(Extracted data entries)

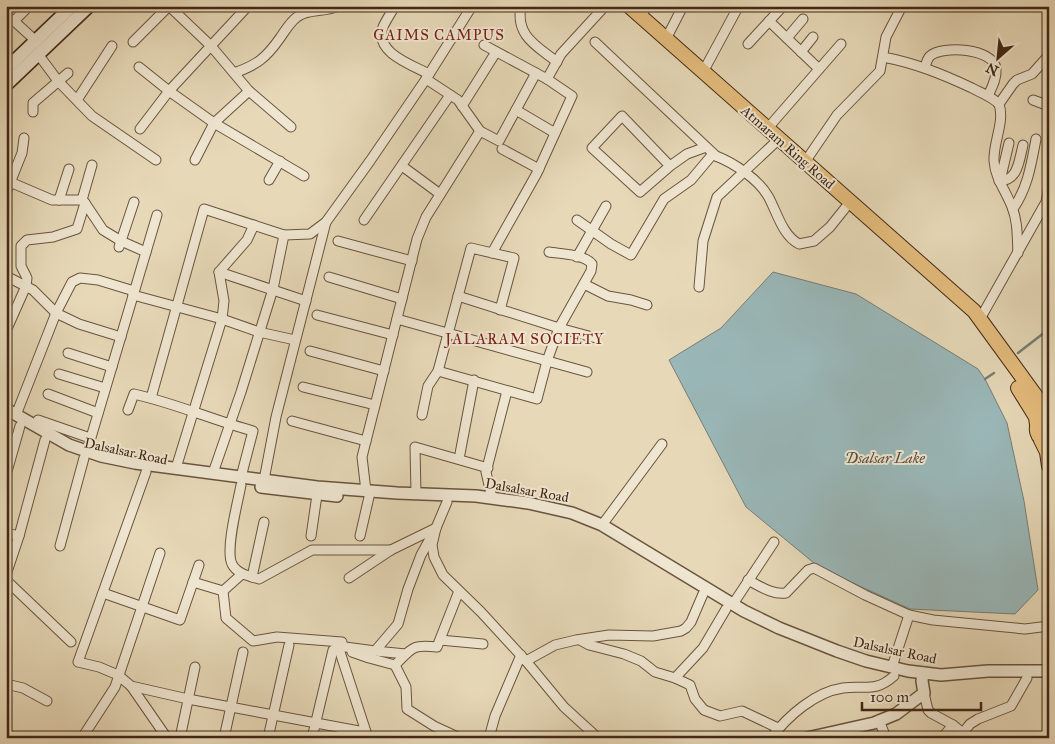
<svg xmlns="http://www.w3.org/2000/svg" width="1055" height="744" font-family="'IM FELL Great Primer',serif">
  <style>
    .water { fill: #9ab8b9; stroke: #767e77 }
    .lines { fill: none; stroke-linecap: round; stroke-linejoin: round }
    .stream { stroke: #767e77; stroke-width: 2.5 }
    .minor-casing { stroke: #6a543e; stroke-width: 11 }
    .tertiary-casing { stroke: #6a543e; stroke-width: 14 }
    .secondary-casing { stroke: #412815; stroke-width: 15 }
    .trunk-casing { stroke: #412815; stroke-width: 16 }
    .minor { stroke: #efe6d1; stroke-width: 9 }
    .tertiary { stroke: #efe6d1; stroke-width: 11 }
    .secondary { stroke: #efe6d1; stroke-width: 12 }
    .trunk { stroke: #e4bc7c; stroke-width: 14 }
    .labels { text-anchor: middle; stroke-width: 4; stroke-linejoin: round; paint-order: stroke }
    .street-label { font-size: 14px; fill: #412815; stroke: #efe6d1 }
    .neighbourhood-label { font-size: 15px; letter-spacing: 1px; fill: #7a1f14; stroke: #efe6d1 }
    .water-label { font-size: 15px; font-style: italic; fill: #574c3e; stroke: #efe6d1 }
  </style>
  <rect width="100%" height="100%" fill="#e7d9b8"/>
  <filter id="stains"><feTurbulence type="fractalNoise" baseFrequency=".004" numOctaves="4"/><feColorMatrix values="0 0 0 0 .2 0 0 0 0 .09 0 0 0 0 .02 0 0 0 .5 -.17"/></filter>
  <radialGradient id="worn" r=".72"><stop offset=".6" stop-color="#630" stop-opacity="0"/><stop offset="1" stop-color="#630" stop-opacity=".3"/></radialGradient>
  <!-- water -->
  <polygon class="water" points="773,272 856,294 978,369 985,379 1007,423 1024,501 1038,590 1015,614 910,609 820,568 746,507 669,360 721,328"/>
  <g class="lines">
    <!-- stream -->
    <g class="stream">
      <polyline points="1018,353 1049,329"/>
      <polyline points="985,379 994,373"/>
    </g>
    <!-- minor casing -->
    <g class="minor-casing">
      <g id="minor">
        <polyline points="169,6 211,46 249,91 291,127"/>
        <path d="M395,6C391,13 386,20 383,27C374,53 412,65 429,74"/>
        <path d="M521,6C515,36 537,46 557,62"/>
        <polyline points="6,7 7,6"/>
        <polyline points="641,16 646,6"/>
        <polyline points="6,17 14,21 36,41"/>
        <polyline points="14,21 29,6"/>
        <polyline points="769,21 819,69"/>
        <polyline points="787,38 803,19"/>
        <polyline points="666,39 683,6"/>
        <polyline points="133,42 169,6"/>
        <path d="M595,42L716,156C734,163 758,179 768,196C777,212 782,235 799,244L814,241L830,227L846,207"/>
        <polyline points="748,44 783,6"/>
        <polyline points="484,45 547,79 572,96 537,173 492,253"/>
        <polyline points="801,52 813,37"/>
        <polyline points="38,54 58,81 92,116 156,160"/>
        <path d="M883,57C915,63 942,74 972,88C981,93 991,96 999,104C1005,122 993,142 994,161C995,178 1006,191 1012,207C1018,222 1017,237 1018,253"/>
        <polyline points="139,67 169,91 214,123 304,176"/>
        <path d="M925,67C926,64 927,59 930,56C942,45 994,48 996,69C997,78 992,87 988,96"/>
        <polyline points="703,72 737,9"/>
        <path d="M234,73C257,65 266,58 280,38C285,31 290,22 297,17C309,8 325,13 338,6"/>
        <polyline points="426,79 458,100 480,131 499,141 536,73"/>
        <polyline points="547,79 561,54 605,6"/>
        <polyline points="77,100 112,46"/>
        <polyline points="1033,100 1049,106"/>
        <polyline points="999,104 1013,84 1017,80 1032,74 1049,55"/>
        <polyline points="462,106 496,52"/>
        <polyline points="516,110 555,133"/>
        <polyline points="33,112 33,103 68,73"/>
        <polyline points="140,129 169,91 248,6"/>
        <polyline points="767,129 841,44"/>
        <polyline points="502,149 539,169"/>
        <polyline points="195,160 214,123 249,91"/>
        <polyline points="805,162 837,115 880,71 886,37 902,6"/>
        <polyline points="402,166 440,194"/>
        <polyline points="670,166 640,192 592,148 622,116 670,166 687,154 706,147"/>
        <polyline points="269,180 280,161"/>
        <path d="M999,181C1018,181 1019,161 1023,145"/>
        <polyline points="1000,181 1009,143"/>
        <polyline points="10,182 52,200 82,200"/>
        <polyline points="6,193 22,153 24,138"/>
        <polyline points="59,200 69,169"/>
        <polyline points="85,203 103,230 121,241 146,252"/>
        <path d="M1013,209C1028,187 1031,165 1036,139"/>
        <polyline points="364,220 450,95"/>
        <polyline points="577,220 611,244 631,255 664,199 691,180 712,155 716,156"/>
        <polyline points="338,241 412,261"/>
        <polyline points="119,247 134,202"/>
        <polyline points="577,257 606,206"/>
        <polyline points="219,272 306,301"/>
        <polyline points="6,276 33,290 56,313 79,324 121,337"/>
        <polyline points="329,277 402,299"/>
        <polyline points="584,284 608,296 631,300 647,305"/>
        <polyline points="699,287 703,241 717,197 779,139"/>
        <polyline points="133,295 222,319 259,332 295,340"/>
        <polyline points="458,296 559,328 596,338"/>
        <polyline points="317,315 393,335"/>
        <polyline points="397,319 587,372"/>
        <polyline points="980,319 1046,202 1049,186"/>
        <polyline points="6,331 26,286 27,278 21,266 21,246 27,240 53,237 77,229 85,203 82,200 92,165"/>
        <polyline points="310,351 384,371"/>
        <polyline points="68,353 112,367"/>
        <path d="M438,371L537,399L547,361L559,328L591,271L592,264C584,254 561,254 549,252"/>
        <polyline points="59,374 105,388"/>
        <polyline points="303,387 375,405"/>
        <polyline points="48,394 98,413"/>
        <polyline points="151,398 204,209 284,235 310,234 326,222 370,161 426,79 472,6"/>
        <path d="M128,410L134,394C174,403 213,420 253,431L241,477"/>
        <polyline points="16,415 56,313 72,282 80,278 98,280 134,291"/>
        <polyline points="422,415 428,386 438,371 471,248 514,258 500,310"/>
        <polyline points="38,420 90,438"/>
        <polyline points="292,421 366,441"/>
        <polyline points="87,451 157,215"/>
        <polyline points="459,459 474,380"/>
        <polyline points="176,468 222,319 224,301 219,272 247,240 254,225"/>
        <polyline points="146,472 78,662 99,667 118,675 131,686 188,699 359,731"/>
        <polyline points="213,473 241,392 273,289 284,235"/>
        <polyline points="6,475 20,426"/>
        <polyline points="264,480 276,417 326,222"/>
        <path d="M241,485C238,502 225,549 232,564C237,574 249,576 259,579L312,550H391"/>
        <polyline points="366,491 362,457 417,239 426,217 480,131"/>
        <polyline points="416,494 415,447 488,468"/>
        <polyline points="492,498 486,472 507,391"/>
        <polyline points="602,525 662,444"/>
        <polyline points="436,528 432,545 434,557 443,575 481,612 526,661 564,707 598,738"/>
        <polyline points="6,533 19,536"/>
        <polyline points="311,536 317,495"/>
        <polyline points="360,536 369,497"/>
        <polyline points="60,546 84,458"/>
        <polyline points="6,575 19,536 45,440"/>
        <polyline points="252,577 264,522"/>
        <polyline points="349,578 391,550 436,528"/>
        <polyline points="6,580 71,642"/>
        <path d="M748,580C760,586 772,595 786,593L808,570L814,568L865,595L909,615L933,620L1025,629L1049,626"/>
        <polyline points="193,582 223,591 226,618 253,641 277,637 342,642 338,646 368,738"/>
        <polyline points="223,591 242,574"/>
        <polyline points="103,593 180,620 199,565"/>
        <polyline points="733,604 774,542"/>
        <polyline points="440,640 483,644"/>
        <polyline points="580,640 589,645 624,654 641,661 655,672 675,678 703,648 726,609"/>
        <polyline points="338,646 375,651 398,624 408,589 421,555 436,528 447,502"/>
        <polyline points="375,651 406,654"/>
        <polyline points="352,652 369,658 395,665 406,687 407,709 434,726 460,738"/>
        <polyline points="526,661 555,645 576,640 609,635 653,636 681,631 686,628 691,622 703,594"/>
        <path d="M395,665C412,648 412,644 437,647L459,591"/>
        <polyline points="892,667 909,615"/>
        <polyline points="675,678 690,685 695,699 704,710 720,716 742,711 778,728"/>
        <polyline points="6,684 23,688 47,701"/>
        <polyline points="131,686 167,738"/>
        <polyline points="924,693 928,710 931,713 953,725 969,738"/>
        <polyline points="879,720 886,738"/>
        <polyline points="82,738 115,687 160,553"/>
        <polyline points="137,738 138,738"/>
        <polyline points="180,738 195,667"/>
        <polyline points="224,738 243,652"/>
        <polyline points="268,738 289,645"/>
        <polyline points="312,738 333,650"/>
        <polyline points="489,738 495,716 521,655"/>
        <path d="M771,738C788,716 815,692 843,688C865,685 875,693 894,676"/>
        <polyline points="942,738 953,725"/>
        <polyline points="959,738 970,724 978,719 1011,706 1027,678"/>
      </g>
    </g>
    <!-- tertiary casing -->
    <g class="tertiary-casing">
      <g id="tertiary">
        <polyline points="6,409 69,445 101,456 135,463 317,487 397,493 476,496 528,503 572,513 602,525 744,611 779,628 837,651 866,661 908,671 941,675 988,671 1049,671"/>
        <polyline points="261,487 337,496"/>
        <polyline points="807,738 874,723 896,714 924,693 922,681 923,673"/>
      </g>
    </g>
    <!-- secondary casing -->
    <g class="secondary-casing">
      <g id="secondary">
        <polyline points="6,69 72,6"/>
        <polyline points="6,85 89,6"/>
      </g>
    </g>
    <!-- trunk casing -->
    <g class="trunk-casing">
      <g id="trunk">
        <polyline points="629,6 974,311 1049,414"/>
        <polyline points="1018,388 1036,417 1037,425"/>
        <path d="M1042,417C1033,427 1036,439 1049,443"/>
        <polyline points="1041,440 1047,452 1049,466"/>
      </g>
    </g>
    <!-- minor -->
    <use href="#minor" class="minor"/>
    <!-- tertiary -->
    <use href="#tertiary" class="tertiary"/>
    <!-- secondary -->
    <use href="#secondary" class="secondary"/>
    <!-- trunk -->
    <use href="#trunk" class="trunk"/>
  </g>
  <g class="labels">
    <!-- street labels -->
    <g class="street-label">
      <text transform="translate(788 147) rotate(41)" y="5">Atmaram Ring Road</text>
      <text transform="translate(126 451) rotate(12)" y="5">Dalsalsar Road</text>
      <text transform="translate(527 490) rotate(10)" y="5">Dalsalsar Road</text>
      <text transform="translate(895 650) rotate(12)" y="5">Dalsalsar Road</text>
    </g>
    <!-- neighbourhood labels -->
    <g class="neighbourhood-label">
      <text x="439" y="40">GAIMS CAMPUS</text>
      <text x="525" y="344">JALARAM SOCIETY</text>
    </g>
    <!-- water labels -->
    <g class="water-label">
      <text x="885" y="463">Dsalsar Lake</text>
    </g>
  </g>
  <!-- margin -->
  <rect width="1055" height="744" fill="none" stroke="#e7d9b8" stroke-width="25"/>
  <rect x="8" y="8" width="1040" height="729" fill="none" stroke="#412815" stroke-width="2.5"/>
  <rect x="12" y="12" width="1030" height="719" fill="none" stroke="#412815"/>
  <!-- north arrow -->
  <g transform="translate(998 58) rotate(207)" stroke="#efe6d1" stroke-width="4" paint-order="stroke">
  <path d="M0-4L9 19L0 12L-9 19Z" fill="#412815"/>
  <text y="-8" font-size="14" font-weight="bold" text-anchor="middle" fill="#412815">N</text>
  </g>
  <!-- scale -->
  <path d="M862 702v8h119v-8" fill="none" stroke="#412815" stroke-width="2.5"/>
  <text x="870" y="702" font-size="15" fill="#412815" stroke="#efe6d1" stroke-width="4" paint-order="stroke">100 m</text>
  <rect width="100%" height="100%" filter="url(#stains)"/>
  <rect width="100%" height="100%" fill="url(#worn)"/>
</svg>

◆ **EXERCISE REQUIREMENTS**
All lines from the one containing "<!-- street labels -->" down to the final line above are to be restated word for word; leave out the rest.

◆ **SOLVED EXERCISE**
    <!-- street labels -->
    <g class="street-label">
      <text transform="translate(788 147) rotate(41)" y="5">Atmaram Ring Road</text>
      <text transform="translate(126 451) rotate(12)" y="5">Dalsalsar Road</text>
      <text transform="translate(527 490) rotate(10)" y="5">Dalsalsar Road</text>
      <text transform="translate(895 650) rotate(12)" y="5">Dalsalsar Road</text>
    </g>
    <!-- neighbourhood labels -->
    <g class="neighbourhood-label">
      <text x="439" y="40">GAIMS CAMPUS</text>
      <text x="525" y="344">JALARAM SOCIETY</text>
    </g>
    <!-- water labels -->
    <g class="water-label">
      <text x="885" y="463">Dsalsar Lake</text>
    </g>
  </g>
  <!-- margin -->
  <rect width="1055" height="744" fill="none" stroke="#e7d9b8" stroke-width="25"/>
  <rect x="8" y="8" width="1040" height="729" fill="none" stroke="#412815" stroke-width="2.5"/>
  <rect x="12" y="12" width="1030" height="719" fill="none" stroke="#412815"/>
  <!-- north arrow -->
  <g transform="translate(998 58) rotate(207)" stroke="#efe6d1" stroke-width="4" paint-order="stroke">
  <path d="M0-4L9 19L0 12L-9 19Z" fill="#412815"/>
  <text y="-8" font-size="14" font-weight="bold" text-anchor="middle" fill="#412815">N</text>
  </g>
  <!-- scale -->
  <path d="M862 702v8h119v-8" fill="none" stroke="#412815" stroke-width="2.5"/>
  <text x="870" y="702" font-size="15" fill="#412815" stroke="#efe6d1" stroke-width="4" paint-order="stroke">100 m</text>
  <rect width="100%" height="100%" filter="url(#stains)"/>
  <rect width="100%" height="100%" fill="url(#worn)"/>
</svg>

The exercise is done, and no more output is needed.